Le danger est qu’Erdoğan n’autorise pas les hausses de taux d’intérêt à l’approche des élections locales de mars 2024. D’un autre côté, les électeurs de villes comme Istanbul et Ankara ont été durement touchés par l’inflation. Ils ont massivement voté contre Erdoğan à l’élection présidentielle, après avoir déjà cédé le contrôle métropolitain à l’opposition en 2019.
Pour reconquérir ces villes, Erdoğan doit dompter l’inflation et atténuer la crise du coût de la vie. Il peut également être motivé par le désir de donner une meilleure économie à son successeur préféré (probablement son fils ou son gendre), qui pourrait ne pas profiter de ses niveaux de popularité.
Quoi qu’il arrive, beaucoup de dégâts ont déjà été causés.

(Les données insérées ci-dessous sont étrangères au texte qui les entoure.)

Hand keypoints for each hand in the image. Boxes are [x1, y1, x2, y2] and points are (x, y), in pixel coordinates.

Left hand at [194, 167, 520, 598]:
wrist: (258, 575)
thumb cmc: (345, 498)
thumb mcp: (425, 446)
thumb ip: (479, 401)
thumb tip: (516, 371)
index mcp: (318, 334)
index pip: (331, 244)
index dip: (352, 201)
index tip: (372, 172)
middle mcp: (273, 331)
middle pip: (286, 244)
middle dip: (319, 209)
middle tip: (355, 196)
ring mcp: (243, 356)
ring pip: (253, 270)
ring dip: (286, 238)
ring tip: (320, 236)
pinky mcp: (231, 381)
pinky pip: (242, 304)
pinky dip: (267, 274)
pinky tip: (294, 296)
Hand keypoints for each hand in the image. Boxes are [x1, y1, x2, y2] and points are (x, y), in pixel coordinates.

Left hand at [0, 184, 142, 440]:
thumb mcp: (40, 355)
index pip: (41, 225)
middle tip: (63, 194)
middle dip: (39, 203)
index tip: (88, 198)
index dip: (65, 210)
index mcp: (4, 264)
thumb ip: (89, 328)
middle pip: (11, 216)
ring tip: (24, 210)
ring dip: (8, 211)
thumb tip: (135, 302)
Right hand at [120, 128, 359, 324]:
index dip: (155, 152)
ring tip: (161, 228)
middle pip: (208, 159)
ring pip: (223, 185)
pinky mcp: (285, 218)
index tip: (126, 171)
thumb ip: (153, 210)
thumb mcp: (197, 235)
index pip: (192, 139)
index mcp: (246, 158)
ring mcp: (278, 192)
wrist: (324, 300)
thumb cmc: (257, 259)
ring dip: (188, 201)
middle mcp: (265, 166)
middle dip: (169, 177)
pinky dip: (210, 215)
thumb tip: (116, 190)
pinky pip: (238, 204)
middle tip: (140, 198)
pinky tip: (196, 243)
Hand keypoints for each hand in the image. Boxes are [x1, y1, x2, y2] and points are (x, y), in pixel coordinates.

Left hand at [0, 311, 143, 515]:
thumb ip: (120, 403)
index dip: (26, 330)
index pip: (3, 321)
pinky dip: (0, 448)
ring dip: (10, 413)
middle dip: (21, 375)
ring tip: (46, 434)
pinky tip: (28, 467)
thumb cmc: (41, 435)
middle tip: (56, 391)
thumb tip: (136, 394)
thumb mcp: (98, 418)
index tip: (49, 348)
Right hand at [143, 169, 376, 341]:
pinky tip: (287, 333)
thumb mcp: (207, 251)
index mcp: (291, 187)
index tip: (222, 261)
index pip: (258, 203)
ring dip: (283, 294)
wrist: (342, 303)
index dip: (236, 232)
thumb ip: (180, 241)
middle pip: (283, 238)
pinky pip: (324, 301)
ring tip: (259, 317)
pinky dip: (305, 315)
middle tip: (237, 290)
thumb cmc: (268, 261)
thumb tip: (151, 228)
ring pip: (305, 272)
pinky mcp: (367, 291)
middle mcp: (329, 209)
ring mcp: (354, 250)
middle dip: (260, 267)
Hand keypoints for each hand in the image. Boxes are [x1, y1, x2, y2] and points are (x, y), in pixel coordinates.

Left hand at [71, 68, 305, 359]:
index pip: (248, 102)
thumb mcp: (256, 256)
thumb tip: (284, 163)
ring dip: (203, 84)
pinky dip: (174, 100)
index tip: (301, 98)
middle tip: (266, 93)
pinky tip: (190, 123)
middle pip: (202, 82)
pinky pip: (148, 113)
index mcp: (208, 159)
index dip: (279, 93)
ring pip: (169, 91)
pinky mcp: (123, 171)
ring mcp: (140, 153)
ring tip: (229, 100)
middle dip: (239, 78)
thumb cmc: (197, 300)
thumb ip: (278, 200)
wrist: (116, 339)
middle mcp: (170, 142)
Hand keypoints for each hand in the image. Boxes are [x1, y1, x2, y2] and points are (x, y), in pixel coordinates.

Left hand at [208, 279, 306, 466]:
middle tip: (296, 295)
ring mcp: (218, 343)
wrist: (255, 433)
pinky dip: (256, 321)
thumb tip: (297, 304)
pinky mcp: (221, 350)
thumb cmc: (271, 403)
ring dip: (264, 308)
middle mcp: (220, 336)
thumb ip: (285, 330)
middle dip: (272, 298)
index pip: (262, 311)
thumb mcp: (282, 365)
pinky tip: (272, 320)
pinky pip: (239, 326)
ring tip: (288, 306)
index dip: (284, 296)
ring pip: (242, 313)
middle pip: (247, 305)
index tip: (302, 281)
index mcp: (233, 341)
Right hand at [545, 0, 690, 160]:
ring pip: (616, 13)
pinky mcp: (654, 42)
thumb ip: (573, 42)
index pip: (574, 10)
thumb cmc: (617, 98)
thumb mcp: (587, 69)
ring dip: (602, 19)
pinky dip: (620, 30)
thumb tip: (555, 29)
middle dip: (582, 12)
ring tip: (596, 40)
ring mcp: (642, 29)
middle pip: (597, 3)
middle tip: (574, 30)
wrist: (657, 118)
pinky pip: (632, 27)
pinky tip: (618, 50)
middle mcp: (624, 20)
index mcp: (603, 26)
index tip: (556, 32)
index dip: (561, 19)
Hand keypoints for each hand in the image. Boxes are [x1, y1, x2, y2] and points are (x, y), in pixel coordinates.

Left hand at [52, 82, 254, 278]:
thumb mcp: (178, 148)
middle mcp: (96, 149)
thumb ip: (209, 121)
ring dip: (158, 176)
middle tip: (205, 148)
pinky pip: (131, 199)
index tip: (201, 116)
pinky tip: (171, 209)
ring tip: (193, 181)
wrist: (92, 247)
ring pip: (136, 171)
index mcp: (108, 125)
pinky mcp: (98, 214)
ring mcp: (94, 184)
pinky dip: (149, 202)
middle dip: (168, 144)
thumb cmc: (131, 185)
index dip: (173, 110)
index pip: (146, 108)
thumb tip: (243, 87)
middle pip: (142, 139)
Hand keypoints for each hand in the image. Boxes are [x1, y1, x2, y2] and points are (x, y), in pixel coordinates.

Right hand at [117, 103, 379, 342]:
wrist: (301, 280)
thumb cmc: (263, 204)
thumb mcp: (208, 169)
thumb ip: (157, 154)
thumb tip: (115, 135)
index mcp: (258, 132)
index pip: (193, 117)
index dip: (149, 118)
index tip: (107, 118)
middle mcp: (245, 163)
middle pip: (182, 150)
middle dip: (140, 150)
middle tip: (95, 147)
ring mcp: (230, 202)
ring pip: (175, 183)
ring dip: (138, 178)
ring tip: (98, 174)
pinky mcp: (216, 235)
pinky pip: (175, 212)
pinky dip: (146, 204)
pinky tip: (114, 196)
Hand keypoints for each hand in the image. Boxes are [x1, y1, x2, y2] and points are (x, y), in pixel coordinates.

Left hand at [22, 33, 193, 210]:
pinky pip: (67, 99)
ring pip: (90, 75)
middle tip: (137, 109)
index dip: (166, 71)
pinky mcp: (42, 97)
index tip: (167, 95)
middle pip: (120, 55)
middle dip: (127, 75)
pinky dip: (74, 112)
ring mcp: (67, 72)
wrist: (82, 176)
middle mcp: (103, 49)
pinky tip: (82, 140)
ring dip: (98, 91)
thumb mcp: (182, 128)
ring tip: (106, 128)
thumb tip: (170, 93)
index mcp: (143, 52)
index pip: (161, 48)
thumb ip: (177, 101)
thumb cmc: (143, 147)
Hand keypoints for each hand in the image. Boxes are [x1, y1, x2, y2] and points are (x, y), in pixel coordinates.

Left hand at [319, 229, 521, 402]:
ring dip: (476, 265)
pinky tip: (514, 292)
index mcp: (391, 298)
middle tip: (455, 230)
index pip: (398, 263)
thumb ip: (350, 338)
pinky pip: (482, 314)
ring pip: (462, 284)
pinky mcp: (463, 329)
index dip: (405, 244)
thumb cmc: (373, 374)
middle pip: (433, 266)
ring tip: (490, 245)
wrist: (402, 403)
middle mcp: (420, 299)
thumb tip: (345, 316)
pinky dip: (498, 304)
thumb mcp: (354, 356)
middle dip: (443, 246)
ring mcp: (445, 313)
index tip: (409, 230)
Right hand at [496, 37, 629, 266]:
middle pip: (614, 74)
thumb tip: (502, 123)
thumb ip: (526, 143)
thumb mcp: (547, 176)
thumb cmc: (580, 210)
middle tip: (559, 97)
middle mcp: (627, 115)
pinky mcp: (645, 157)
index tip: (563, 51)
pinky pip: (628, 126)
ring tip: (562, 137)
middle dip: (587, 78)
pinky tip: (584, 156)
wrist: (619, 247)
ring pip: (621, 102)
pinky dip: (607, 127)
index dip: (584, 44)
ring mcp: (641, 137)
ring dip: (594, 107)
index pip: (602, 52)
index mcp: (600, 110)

Le PIB actuel par habitant du pays est de 10 616 USD (8 335 £), bien en deçà de son sommet de 12 508 USD en 2013 (bien qu’il ait augmenté au cours des deux dernières années). La Turquie a perdu un nombre important de travailleurs qualifiés au profit d’autres pays.
Arrêter cette fuite des cerveaux, voire l’inverser, sera crucial pour la croissance économique future. Cela semble peu probable sous la direction d’Erdoğan. Éviter une crise financière n’est que le premier pas en avant.